- _Assignment_: Beneath this line are entries. Copy the range from the line with "vanaf 300 kg Nederland / België 132,50" to the line with "revendique désormais plus", ends included, exactly; leave pictures out.

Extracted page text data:
· · ·

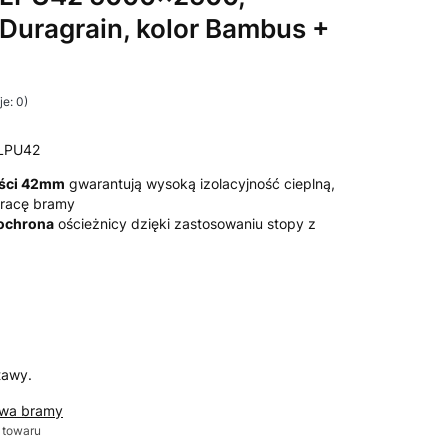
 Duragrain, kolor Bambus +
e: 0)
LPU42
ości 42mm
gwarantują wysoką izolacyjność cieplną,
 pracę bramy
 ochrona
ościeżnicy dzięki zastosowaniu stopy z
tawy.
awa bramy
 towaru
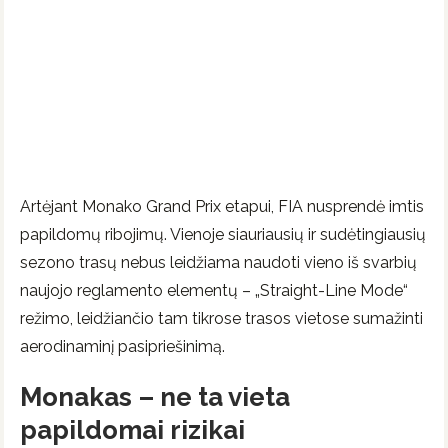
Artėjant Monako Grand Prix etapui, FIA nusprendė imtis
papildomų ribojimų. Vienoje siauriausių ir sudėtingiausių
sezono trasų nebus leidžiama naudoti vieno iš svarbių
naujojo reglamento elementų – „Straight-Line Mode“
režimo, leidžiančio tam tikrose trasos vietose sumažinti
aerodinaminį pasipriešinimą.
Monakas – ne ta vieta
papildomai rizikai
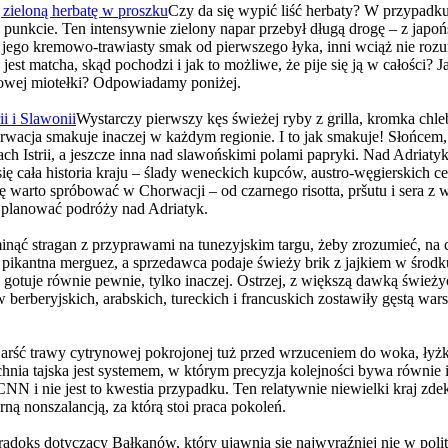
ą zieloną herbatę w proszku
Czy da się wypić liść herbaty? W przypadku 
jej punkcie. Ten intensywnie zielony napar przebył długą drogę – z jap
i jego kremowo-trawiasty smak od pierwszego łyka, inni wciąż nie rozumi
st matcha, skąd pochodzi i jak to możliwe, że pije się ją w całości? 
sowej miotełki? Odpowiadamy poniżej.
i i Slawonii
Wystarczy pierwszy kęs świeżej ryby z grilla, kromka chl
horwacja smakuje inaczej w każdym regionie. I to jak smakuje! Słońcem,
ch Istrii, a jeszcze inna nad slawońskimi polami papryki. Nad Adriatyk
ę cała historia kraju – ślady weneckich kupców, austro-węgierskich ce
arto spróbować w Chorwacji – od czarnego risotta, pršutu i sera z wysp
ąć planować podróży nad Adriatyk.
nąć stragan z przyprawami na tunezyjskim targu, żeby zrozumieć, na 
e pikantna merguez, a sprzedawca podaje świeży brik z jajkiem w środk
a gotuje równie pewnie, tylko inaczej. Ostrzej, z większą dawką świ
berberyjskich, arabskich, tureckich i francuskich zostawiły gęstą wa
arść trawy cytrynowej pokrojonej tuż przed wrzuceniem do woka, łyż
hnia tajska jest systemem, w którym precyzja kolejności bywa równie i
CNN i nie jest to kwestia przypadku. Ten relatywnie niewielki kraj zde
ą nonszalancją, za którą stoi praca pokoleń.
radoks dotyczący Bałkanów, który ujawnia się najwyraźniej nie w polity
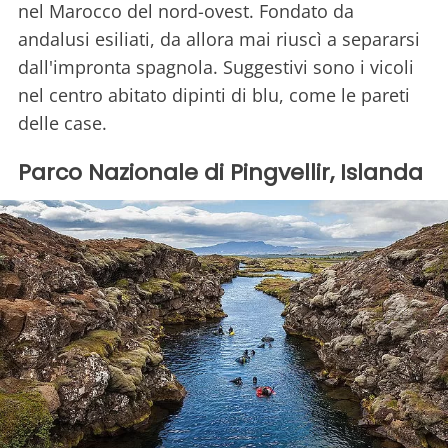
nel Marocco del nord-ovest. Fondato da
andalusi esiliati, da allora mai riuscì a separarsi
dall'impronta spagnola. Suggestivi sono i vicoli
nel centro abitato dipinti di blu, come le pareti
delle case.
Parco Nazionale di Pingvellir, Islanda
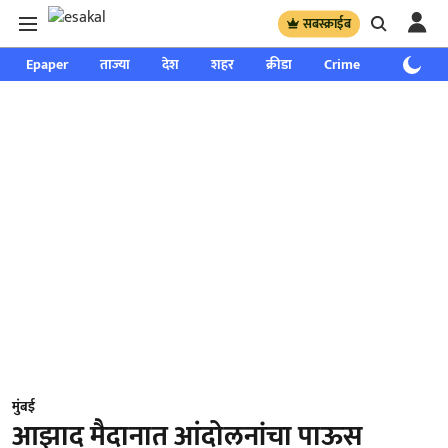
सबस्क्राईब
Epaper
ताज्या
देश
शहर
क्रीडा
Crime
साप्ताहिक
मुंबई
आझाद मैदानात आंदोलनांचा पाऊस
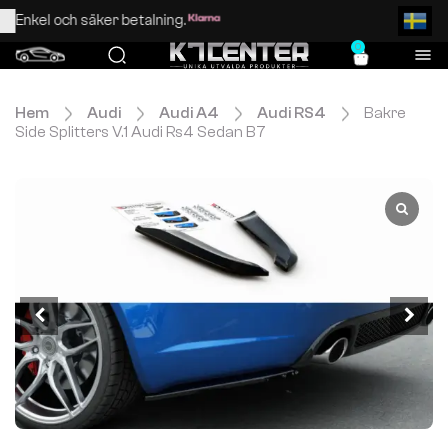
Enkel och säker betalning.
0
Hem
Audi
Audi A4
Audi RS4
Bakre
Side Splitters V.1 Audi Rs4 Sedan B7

· · ·

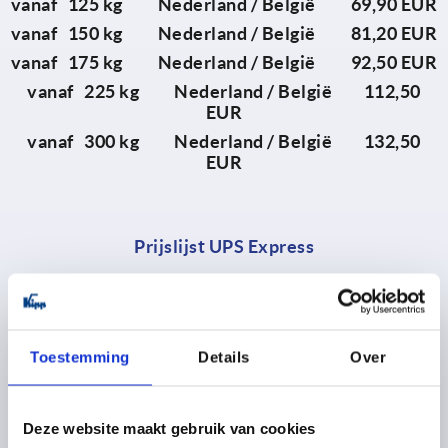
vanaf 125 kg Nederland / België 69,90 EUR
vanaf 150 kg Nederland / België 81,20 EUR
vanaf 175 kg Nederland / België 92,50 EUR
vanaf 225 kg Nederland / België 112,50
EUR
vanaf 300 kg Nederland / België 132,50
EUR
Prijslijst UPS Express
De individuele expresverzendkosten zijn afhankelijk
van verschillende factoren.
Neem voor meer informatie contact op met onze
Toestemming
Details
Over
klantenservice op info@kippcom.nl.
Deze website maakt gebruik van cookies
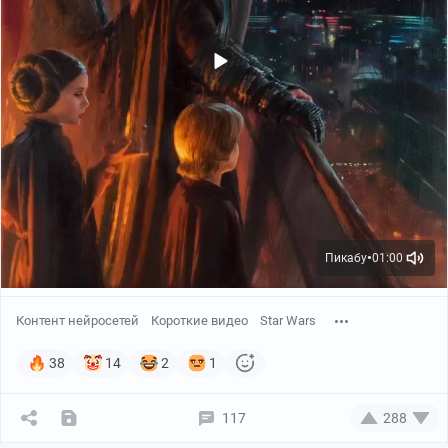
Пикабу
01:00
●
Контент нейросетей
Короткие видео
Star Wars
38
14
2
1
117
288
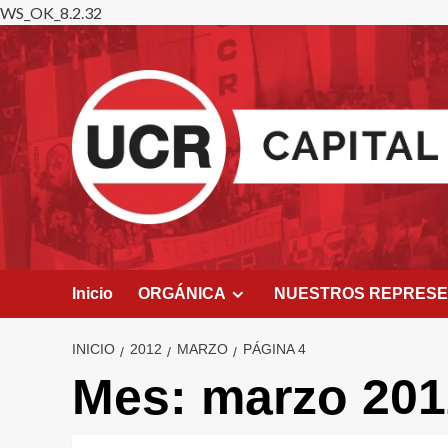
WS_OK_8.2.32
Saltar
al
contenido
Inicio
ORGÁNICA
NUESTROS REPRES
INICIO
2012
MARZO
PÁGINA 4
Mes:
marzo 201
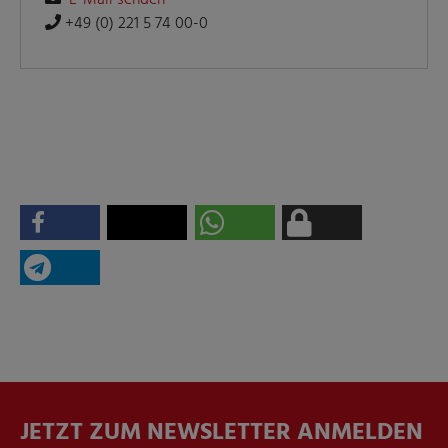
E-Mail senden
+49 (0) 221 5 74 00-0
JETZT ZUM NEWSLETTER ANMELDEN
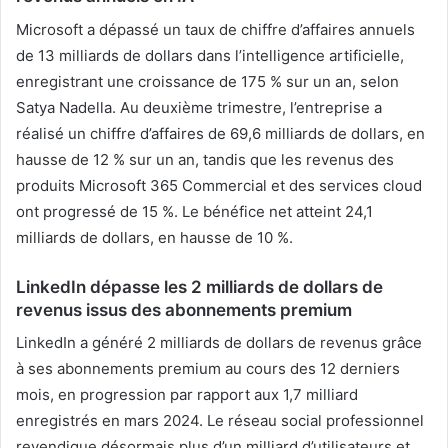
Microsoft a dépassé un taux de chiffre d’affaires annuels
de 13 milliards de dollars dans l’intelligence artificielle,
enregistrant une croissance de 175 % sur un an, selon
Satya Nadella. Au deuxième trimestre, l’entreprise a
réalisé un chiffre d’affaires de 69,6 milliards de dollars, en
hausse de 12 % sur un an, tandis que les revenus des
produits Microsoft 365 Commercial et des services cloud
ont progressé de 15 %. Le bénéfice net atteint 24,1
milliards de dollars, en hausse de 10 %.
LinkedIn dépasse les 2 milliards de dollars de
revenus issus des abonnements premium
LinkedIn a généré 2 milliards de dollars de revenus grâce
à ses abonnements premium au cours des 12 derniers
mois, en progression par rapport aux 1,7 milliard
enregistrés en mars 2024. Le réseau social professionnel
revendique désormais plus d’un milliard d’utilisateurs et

· · ·

- _Output below_:
vanaf 300 kg Nederland / België 132,50
EUR
Prijslijst UPS Express
De individuele expresverzendkosten zijn afhankelijk
van verschillende factoren.
Neem voor meer informatie contact op met onze
Toestemming
Details
Over
klantenservice op info@kippcom.nl.
Deze website maakt gebruik van cookies
Пикабу
01:00
●
Контент нейросетей
Короткие видео
Star Wars
38
14
2
1
117
288
WS_OK_8.2.32
Saltar
al
contenido
Inicio
ORGÁNICA
NUESTROS REPRES
INICIO
2012
MARZO
PÁGINA 4
Mes:
marzo 201
E-Mail senden
+49 (0) 221 5 74 00-0
JETZT ZUM NEWSLETTER ANMELDEN
Microsoft a dépassé un taux de chiffre d’affaires annuels
de 13 milliards de dollars dans l’intelligence artificielle,
enregistrant une croissance de 175 % sur un an, selon
Satya Nadella. Au deuxième trimestre, l’entreprise a
réalisé un chiffre d’affaires de 69,6 milliards de dollars, en
hausse de 12 % sur un an, tandis que les revenus des
produits Microsoft 365 Commercial et des services cloud
ont progressé de 15 %. Le bénéfice net atteint 24,1
milliards de dollars, en hausse de 10 %.
LinkedIn dépasse les 2 milliards de dollars de
revenus issus des abonnements premium
LinkedIn a généré 2 milliards de dollars de revenus grâce
à ses abonnements premium au cours des 12 derniers
mois, en progression par rapport aux 1,7 milliard
enregistrés en mars 2024. Le réseau social professionnel
revendique désormais plus d’un milliard d’utilisateurs et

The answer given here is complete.